Some better ranked stocks from the broader technology space are BlackBerry Limited (BB - Free Report) , InterDigital, Inc. (IDCC - Free Report) and Intrusion Inc. (INTZ - Free Report) . BB and IDCC presently sport a Zacks Rank #1 (Strong Buy), whereas INTZ carries a Zacks Rank #2 (Buy).
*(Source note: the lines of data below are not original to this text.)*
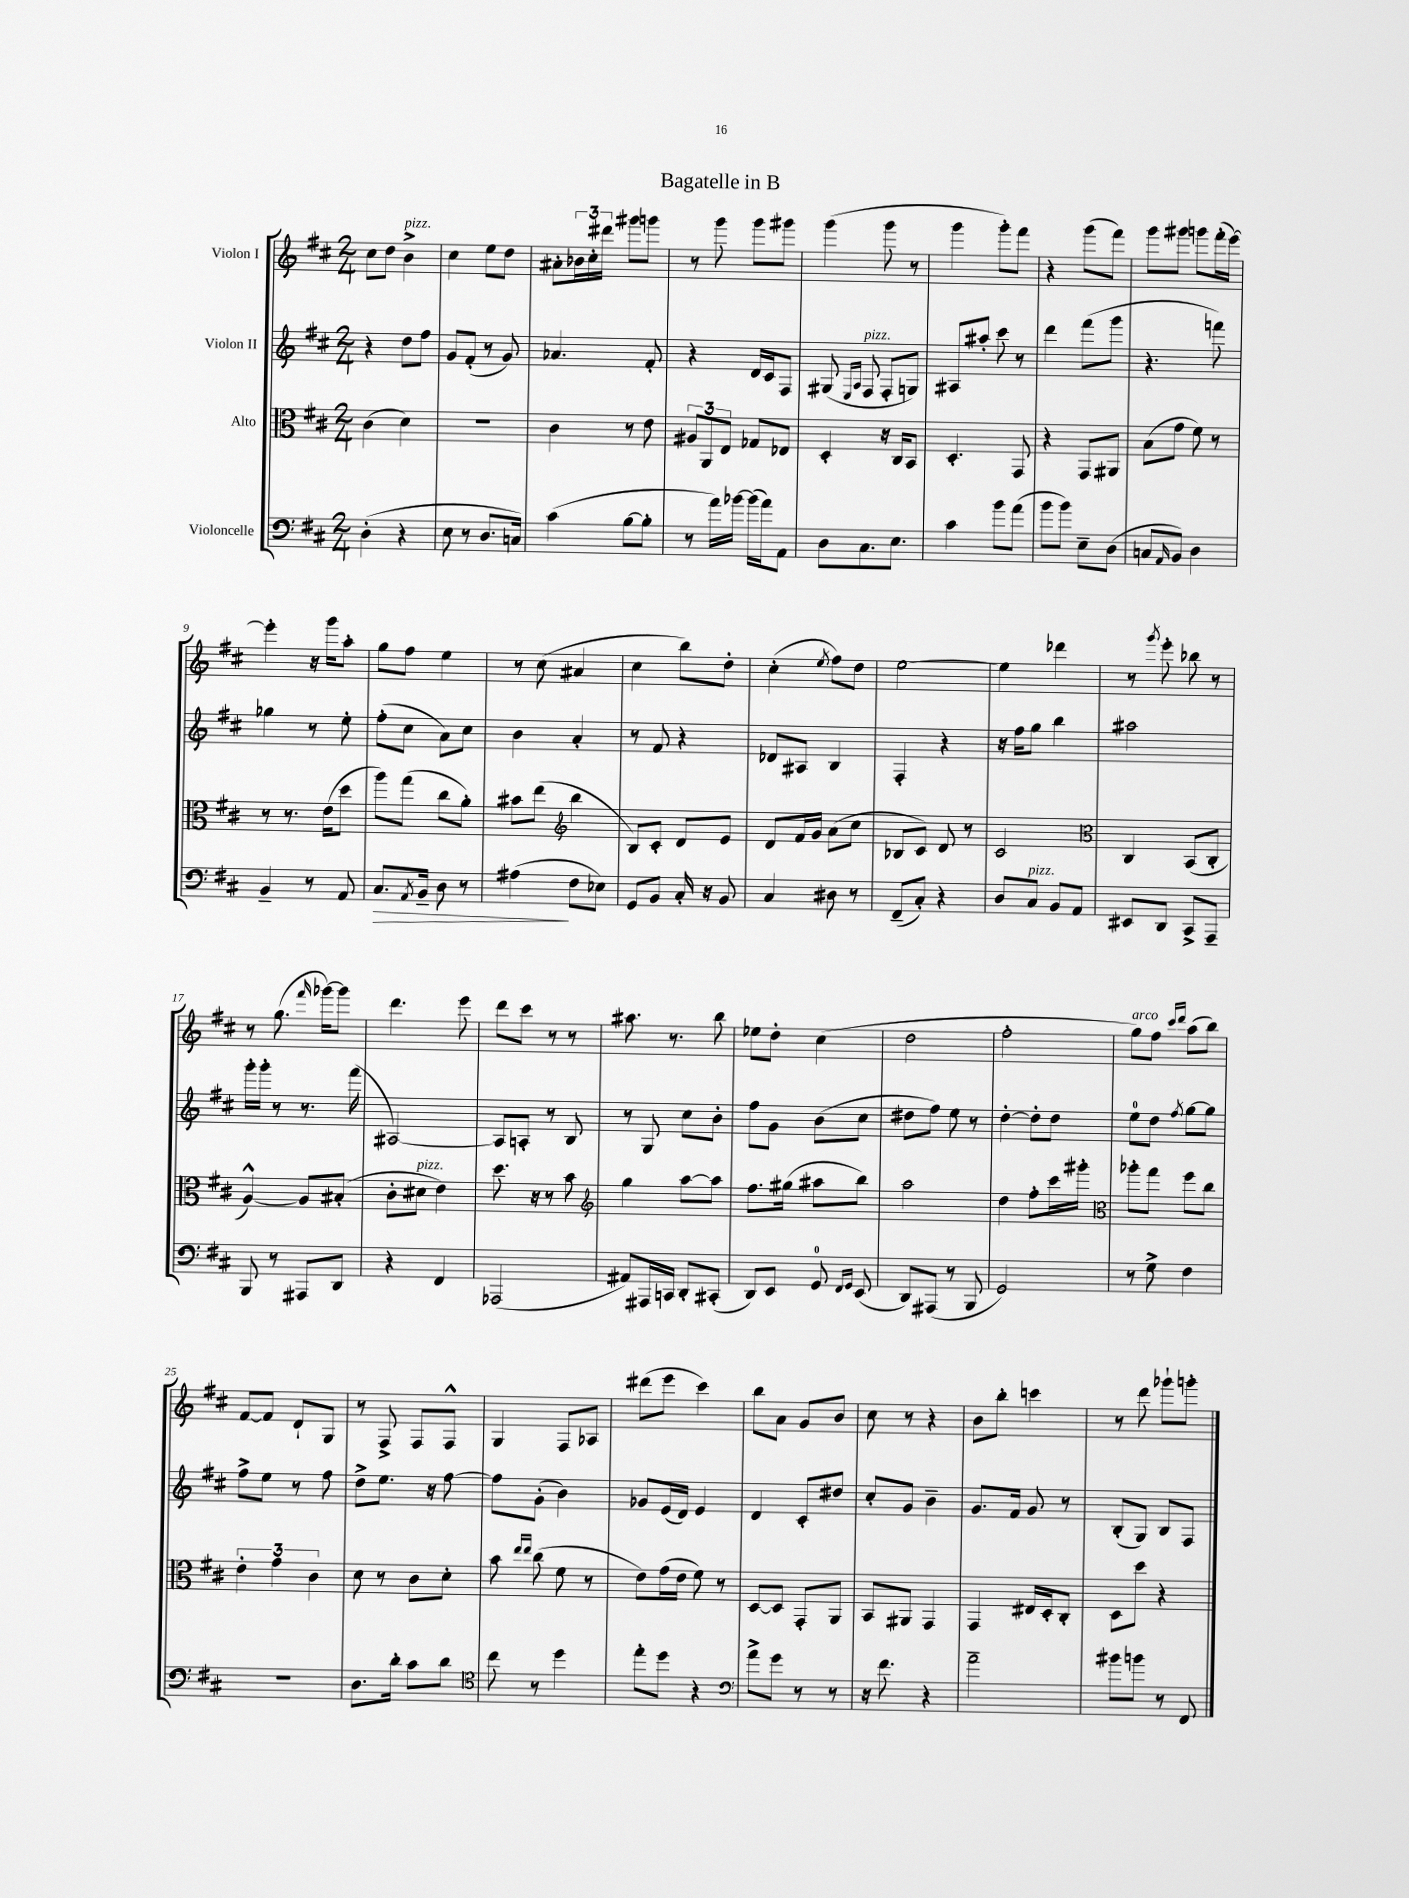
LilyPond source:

\header { title = "Bagatelle in B" }
<<
\new StaffGroup <<
\new Staff = "s0" \with { instrumentName = "Violon I" } {
    \clef treble \key d \major \numericTimeSignature \time 2/4
    cis''8 d''8 b'4->^\markup { \italic "pizz." } |
    cis''4 e''8 d''8 |
    ais'8-. \tuplet 3/2 { bes'16 cis''16-. dis'''16 } gis'''8 g'''8 |
    r8 g'''8 g'''8 gis'''8 |
    g'''4( g'''8 r8 |
    g'''4 g'''8-.) fis'''8 |
    r4 g'''8( fis'''8) |
    g'''8 gis'''8 g'''8 fis'''16-.( e'''16~) |
    e'''4-. r16 g'''16 a''8-. |
    g''8 fis''8 e''4 |
    r8 cis''8( ais'4 |
    cis''4 b''8) d''8-. |
    cis''4-.( \acciaccatura { e''8 } fis''8) d''8 |
    e''2~ |
    e''4 des'''4 |
    r8 \acciaccatura { g'''8 } e'''8-. bes''8 r8 |
    r8 g''8.( \grace { fis'''16 } ges'''16~) ges'''8 |
    d'''4. e'''8 |
    d'''8 cis'''8 r8 r8 |
    ais''8. r8. b''8 |
    ees''8 d''8-. cis''4( |
    d''2 |
    fis''2-. |
    g''8^\markup { \italic "arco" }) fis''8 \grace { cis'''16 d'''16 } a''8( b''8) |
    fis'8~ fis'8 d'8-! g8 |
    r8 fis8-> fis8 fis8-^ |
    g4 fis8 aes8 |
    dis'''8( e'''8 cis'''4) |
    b''8 a'8 g'8 b'8 |
    cis''8 r8 r4 |
    b'8 b''8-. c'''4 |
    r8 d'''8 ges'''8-! g'''8-. \bar "|." |
}
\new Staff = "s1" \with { instrumentName = "Violon II" } {
    \clef treble \key d \major \numericTimeSignature \time 2/4
    r4 d''8 fis''8 |
    g'8 fis'8-.( r8 g'8) |
    aes'4. fis'8-. |
    r4 d'16 cis'16 fis8 |
    gis8( \grace { e16 a16 } fis8^\markup { \italic "pizz." } fis8-. g8) |
    ais8 ais''8-. cis'''8 r8 |
    d'''4 fis'''8( g'''8 |
    r4. f'''8) |
    ges''4 r8 e''8-. |
    fis''8-.( cis''8 a'8) cis''8 |
    b'4 a'4-. |
    r8 fis'8 r4 |
    des'8 ais8 b4 |
    fis4-. r4 |
    r16 fis''16 g''8 b''4 |
    ais''2 |
    g'''16-. g'''16-. r8 r8. fis'''16( |
    ais2~) |
    ais8 a8-. r8 b8 |
    r8 g8 cis''8 b'8-. |
    fis''8 g'8 b'8( cis''8 |
    dis''8 fis''8) e''8 r8 |
    d''4~-. d''8-. d''8 |
    e''8-0 d''8 \acciaccatura { fis''8 } g''8~ g''8 |
    fis''8-> e''8 r8 fis''8 |
    d''8-> e''8. r16 fis''8~ |
    fis''8 g'8-.( b'4) |
    ges'8 e'16( d'16) e'4 |
    d'4 cis'8-. dis''8 |
    cis''8-. g'8 b'4-- |
    g'8. fis'16 g'8 r8 |
    b8-.( g8) b8 fis8 \bar "|." |
}
\new Staff = "s2" \with { instrumentName = "Alto" } {
    \clef alto \key d \major \numericTimeSignature \time 2/4
    cis'4( d'4) |
    R2 |
    cis'4 r8 e'8 |
    \tuplet 3/2 { ais8 a,8 e8 } ges8 ees8 |
    d4-. r16 cis16 b,8 |
    d4.-. g,8 |
    r4 g,8 ais,8 |
    b8( g'8 fis'8) r8 |
    r8 r8. e'16( d''8 |
    a''8) g''8( cis''8 a'8-.) |
    bis'8 e''8( \clef treble b''4 |
    b8) cis'8-. d'8 e'8 |
    d'8 fis'16 g'16 a'8( cis''8 |
    bes8 cis'8) d'8 r8 |
    cis'2 |
    \clef alto cis4 b,8( cis8-. |
    a4~-^) a8 bis8-.( |
    cis'8-. dis'8^\markup { \italic "pizz." } e'4) |
    d''8. r16 r8 b'8 |
    \clef treble g''4 a''8~ a''8 |
    fis''8. gis''16( ais''8 b''8) |
    a''2 |
    d''4 fis''8-. cis'''16 gis'''16-. |
    \clef alto aes''8-. g''8 fis''8 cis''8 |
    \tuplet 3/2 { e'4-. g'4 cis'4 } |
    d'8 r8 cis'8 d'8-. |
    b'8 \grace { e''16 e''16 } cis''8( fis'8 r8 |
    e'8) g'16( e'16 fis'8) r8 |
    d8~ d8 g,8-. a,8 |
    b,8 ais,8 g,4 |
    g,4 eis16 d16-. cis8-. |
    d8 d''8 r4 \bar "|." |
}
\new Staff = "s3" \with { instrumentName = "Violoncelle" } {
    \clef bass \key d \major \numericTimeSignature \time 2/4
    d4-.( r4 |
    e8 r8 d8. c16) |
    cis'4( b8~ b8-. |
    r8 a'16) bes'16~ bes'16( a'16) a,8 |
    d8 cis8. e8. |
    cis'4 b'8 a'8( |
    b'8 b'8) e8-- d8( |
    c8 \grace { a,16 } b,8) d4 |
    b,4-- r8 a,8 |
    cis8.\> \acciaccatura { a,8 } b,16-- d8 r8 |
    ais4\!( fis8 ees8) |
    g,8 b,8 cis16-. r16 b,8 |
    cis4 dis8 r8 |
    fis,8--( cis8-.) r4 |
    d8 cis8^\markup { \italic "pizz." } b,8 a,8 |
    eis,8 d,8 cis,8-> a,,8-- |
    b,,8 r8 ais,,8 d,8 |
    r4 fis,4 |
    aes,,2( |
    ais,8) ais,,16 c,16 d,8-. cis,8-.( |
    d,8) e,8 g,8-0 \grace { fis,16 g,16 } e,8( |
    d,8) ais,,8( r8 b,,8 |
    g,2) |
    r8 g8-> fis4 |
    R2 |
    d8. d'16-. cis'8 d'8 |
    \clef tenor cis''8 r8 d''4 |
    e''8-. d''8 r4 |
    \clef bass a'8-> g'8 r8 r8 |
    r16 fis'8. r4 |
    a'2-- |
    bis'8 b'8 r8 fis,8 \bar "|." |
}
>>
>>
You can see the complete list of today’s Zacks #1 (Strong Buy) Rank stocks here.

BlackBerry’s earnings beat the Zacks Consensus Estimate in each of the trailing four quarters, with the average surprise being 131.25%. In the last reported quarter, BB delivered an earnings surprise of 200%. Its shares have surged 56.6% in the past six months.

The Zacks Consensus Estimate for InterDigital’s 2024 earnings per share is pegged at $15.19, unchanged in the past 30 days. IDCC earnings beat the Zacks Consensus Estimate in each of the trailing four quarters, with the average surprise being 163.7%. The company’s long-term earnings growth rate is 15%. Its shares have jumped 44.2% in the past six months.

INTZ’s earnings beat the Zacks Consensus Estimate in each of the trailing four quarters, with the average surprise being 43.06%. In the last reported quarter, Intrusion delivered an earnings surprise of 16.67%. Its shares have surged 66.7% in the past six months.